In its proceedings, the CCI is also fairly uncompromising in its utilization of the provisions of the Competition Act, 2002. At various stages in the order, the CCI summarily rejects procedural and technical objections that the conduct in question has not yet taken place, or that Facebook should not be made a party to the proceedings.
Even more interesting is the reference to the display advertising market in paragraph 33 of the order. The order notes that the concentration of data with Facebook can create barriers of entry to other players and exclusionary effects in the market for digital advertising. This is particularly striking given that the display advertising market was not directly in question in these proceedings, and even the “relevant market” for the purpose of these proceedings was defined only with reference to over-the-top messaging apps through smartphones.
If anything, this reference is a forewarning of things to come – given that calls for antitrust inquiries in the display advertising market have consistently been made globally and domestically.
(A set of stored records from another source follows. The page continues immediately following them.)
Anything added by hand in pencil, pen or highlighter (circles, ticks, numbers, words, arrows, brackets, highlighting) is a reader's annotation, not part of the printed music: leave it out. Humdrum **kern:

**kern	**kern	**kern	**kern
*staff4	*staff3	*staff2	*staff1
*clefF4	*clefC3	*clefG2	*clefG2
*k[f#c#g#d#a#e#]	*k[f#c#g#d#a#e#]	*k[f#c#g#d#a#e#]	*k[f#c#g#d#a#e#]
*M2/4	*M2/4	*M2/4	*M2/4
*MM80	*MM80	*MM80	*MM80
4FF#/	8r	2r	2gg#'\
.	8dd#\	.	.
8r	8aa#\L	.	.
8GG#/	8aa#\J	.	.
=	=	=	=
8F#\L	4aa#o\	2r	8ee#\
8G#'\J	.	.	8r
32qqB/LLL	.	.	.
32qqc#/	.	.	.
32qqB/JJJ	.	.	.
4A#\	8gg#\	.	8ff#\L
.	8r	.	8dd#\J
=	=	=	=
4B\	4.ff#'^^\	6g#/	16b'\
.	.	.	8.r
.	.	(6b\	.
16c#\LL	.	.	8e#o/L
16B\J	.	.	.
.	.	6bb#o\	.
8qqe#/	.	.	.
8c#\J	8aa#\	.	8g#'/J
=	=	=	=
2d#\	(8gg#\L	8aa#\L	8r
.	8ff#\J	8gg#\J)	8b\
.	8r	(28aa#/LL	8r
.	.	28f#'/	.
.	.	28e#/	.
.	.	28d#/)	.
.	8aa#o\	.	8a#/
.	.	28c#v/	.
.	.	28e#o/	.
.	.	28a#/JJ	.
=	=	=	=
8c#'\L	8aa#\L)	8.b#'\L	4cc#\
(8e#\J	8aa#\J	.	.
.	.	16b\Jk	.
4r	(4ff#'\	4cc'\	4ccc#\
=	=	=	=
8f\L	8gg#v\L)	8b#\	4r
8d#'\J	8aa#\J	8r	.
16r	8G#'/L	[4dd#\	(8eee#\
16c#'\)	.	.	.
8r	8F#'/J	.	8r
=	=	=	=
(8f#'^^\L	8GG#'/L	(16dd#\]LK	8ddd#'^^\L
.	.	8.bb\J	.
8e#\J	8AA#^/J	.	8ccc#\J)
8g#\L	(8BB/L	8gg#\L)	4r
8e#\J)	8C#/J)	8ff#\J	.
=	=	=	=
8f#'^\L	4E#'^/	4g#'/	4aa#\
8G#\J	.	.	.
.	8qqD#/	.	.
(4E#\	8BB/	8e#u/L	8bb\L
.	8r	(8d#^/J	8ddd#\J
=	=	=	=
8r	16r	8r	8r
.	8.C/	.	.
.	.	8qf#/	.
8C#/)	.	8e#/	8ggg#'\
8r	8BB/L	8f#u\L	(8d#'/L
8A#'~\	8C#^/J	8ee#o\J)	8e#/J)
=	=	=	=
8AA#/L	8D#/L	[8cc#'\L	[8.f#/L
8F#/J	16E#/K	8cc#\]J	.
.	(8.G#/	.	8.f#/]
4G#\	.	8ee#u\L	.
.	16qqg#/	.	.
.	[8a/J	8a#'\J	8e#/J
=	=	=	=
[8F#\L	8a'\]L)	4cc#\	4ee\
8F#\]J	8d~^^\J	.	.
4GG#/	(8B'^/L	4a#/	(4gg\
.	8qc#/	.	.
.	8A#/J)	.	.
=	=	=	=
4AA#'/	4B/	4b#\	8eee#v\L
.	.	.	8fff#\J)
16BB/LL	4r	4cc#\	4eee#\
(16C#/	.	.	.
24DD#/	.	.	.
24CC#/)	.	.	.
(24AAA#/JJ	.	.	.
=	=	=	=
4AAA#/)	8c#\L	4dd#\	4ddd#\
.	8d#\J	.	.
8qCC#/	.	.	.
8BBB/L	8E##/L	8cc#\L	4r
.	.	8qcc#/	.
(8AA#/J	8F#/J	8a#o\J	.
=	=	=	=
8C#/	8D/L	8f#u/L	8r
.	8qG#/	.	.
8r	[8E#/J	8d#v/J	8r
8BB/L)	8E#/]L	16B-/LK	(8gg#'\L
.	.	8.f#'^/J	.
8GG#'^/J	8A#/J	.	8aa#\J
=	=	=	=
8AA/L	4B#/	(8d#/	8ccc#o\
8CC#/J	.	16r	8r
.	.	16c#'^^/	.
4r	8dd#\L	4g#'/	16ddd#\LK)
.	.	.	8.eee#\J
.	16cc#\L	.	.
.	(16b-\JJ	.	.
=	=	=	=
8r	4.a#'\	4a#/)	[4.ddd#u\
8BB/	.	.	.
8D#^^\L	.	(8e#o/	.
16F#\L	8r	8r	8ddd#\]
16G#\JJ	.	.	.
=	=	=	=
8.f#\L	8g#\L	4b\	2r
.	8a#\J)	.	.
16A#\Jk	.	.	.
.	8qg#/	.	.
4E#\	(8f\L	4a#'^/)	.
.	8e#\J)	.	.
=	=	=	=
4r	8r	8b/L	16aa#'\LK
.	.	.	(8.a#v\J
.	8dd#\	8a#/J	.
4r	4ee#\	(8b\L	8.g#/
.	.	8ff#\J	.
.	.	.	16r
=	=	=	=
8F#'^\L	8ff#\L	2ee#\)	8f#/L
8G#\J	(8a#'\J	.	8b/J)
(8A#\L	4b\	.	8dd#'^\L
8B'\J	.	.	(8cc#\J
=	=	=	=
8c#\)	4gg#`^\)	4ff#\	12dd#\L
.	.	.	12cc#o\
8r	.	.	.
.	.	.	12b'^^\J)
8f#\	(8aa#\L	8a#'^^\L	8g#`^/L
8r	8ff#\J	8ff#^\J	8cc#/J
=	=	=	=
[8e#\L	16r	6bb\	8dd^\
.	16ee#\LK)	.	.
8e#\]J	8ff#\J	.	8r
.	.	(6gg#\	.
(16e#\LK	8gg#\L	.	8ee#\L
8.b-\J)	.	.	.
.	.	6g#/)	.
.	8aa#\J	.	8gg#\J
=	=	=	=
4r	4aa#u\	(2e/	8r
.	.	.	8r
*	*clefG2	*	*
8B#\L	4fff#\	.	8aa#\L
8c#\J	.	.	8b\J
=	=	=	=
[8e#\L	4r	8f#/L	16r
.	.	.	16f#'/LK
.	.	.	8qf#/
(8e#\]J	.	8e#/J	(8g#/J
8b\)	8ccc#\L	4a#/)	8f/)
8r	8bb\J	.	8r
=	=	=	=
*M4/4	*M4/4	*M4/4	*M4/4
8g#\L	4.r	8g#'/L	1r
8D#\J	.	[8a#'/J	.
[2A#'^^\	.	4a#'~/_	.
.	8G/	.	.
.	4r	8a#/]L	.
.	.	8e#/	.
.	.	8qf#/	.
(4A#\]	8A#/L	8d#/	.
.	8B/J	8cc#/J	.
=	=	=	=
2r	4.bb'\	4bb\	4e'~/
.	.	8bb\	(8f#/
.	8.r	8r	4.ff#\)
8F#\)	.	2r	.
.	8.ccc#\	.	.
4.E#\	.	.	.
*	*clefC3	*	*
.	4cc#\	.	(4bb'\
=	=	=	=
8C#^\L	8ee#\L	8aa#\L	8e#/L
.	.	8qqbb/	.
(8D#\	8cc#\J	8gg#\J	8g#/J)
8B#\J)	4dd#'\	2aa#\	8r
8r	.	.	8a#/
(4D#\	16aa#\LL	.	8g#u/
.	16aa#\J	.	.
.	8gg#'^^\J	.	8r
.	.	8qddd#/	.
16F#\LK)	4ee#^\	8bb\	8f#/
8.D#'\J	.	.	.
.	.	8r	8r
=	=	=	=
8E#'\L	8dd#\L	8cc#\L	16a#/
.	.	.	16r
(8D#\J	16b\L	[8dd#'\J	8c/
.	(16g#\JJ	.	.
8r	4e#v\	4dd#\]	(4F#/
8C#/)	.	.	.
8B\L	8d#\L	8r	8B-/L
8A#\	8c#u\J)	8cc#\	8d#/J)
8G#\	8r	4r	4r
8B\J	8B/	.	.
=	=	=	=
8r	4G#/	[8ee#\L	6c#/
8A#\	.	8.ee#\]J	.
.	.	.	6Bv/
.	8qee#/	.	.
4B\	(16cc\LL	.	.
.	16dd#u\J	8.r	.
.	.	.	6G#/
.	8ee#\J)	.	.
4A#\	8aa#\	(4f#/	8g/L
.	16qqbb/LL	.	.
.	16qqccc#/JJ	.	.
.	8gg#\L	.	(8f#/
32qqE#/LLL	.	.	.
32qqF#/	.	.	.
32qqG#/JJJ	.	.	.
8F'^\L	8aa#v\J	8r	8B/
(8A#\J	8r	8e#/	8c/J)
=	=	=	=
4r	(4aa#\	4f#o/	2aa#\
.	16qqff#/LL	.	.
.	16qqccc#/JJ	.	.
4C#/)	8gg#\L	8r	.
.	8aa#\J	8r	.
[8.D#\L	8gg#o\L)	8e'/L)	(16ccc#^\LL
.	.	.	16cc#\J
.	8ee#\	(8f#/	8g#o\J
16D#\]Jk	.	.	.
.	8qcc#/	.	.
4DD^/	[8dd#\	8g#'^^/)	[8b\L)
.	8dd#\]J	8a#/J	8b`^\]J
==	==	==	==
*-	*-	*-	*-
Particularly in the aftermath of Australia’s News Media Bargaining Code and the responses to it, the display advertising market may emerge as a soft spot for global technology companies from a regulatory perspective. The CCI’s reference to this market may be tangential to these proceedings, but its significance ought not be understated.
The epithet big tech itself betrays the primary challenge with effective regulation of global technology companies – their size. Many responded to the outrage to WhatsApp’s update with skepticism. After all, WhatsApp is not alone in employing a data-extractive business model. According to this chain of reasoning, the modern internet is built around the idea of collecting user data for the purpose of microtargeting advertisements. To single out WhatsApp is to ignore the fact that the rules of the game are designed to promote the very thing that WhatsApp is accused of, it argues.
This reasoning goes on to state that the real problem is the lack of robust data protection regulation, which should generally limit companies’ ability to collect and share data. It is not wrong to suggest that strong data protection legislation and well-defined ideas of purpose limitation may also address the problems with the 2021 update. Yet, this is only a partial truth.
We need a data protection legislation which protects user interests. Yet, one must not lose sight of the fact that WhatsApp is not any other application on the internet. It is perhaps the most socially embedded digital platform in India, having achieved this in an amazingly quick time. Moreover, for millions of Indians, it is near unimaginable to think of life without WhatsApp. This is precisely the kind of dilemmas for which competition law was developed and exists.
By employing the correct tool for the correct situation, the Indian state has shown a degree of maturity in its understanding of the legal architecture of markets. Significantly, the order was passed in pursuance of a suo motu decision to engage with this issue.
Ultimately, this is a standoff that may determine how the dynamic between nation-states and technology companies gets rebalanced. It seems CCI has put all its cards on the table. It remains to be seen how the behemoth responds to this.
Aniruddh Nigam is a Research Fellow at the Centre for Applied Law and Technology Research, Vidhi Centre for Legal Policy. Views are personal.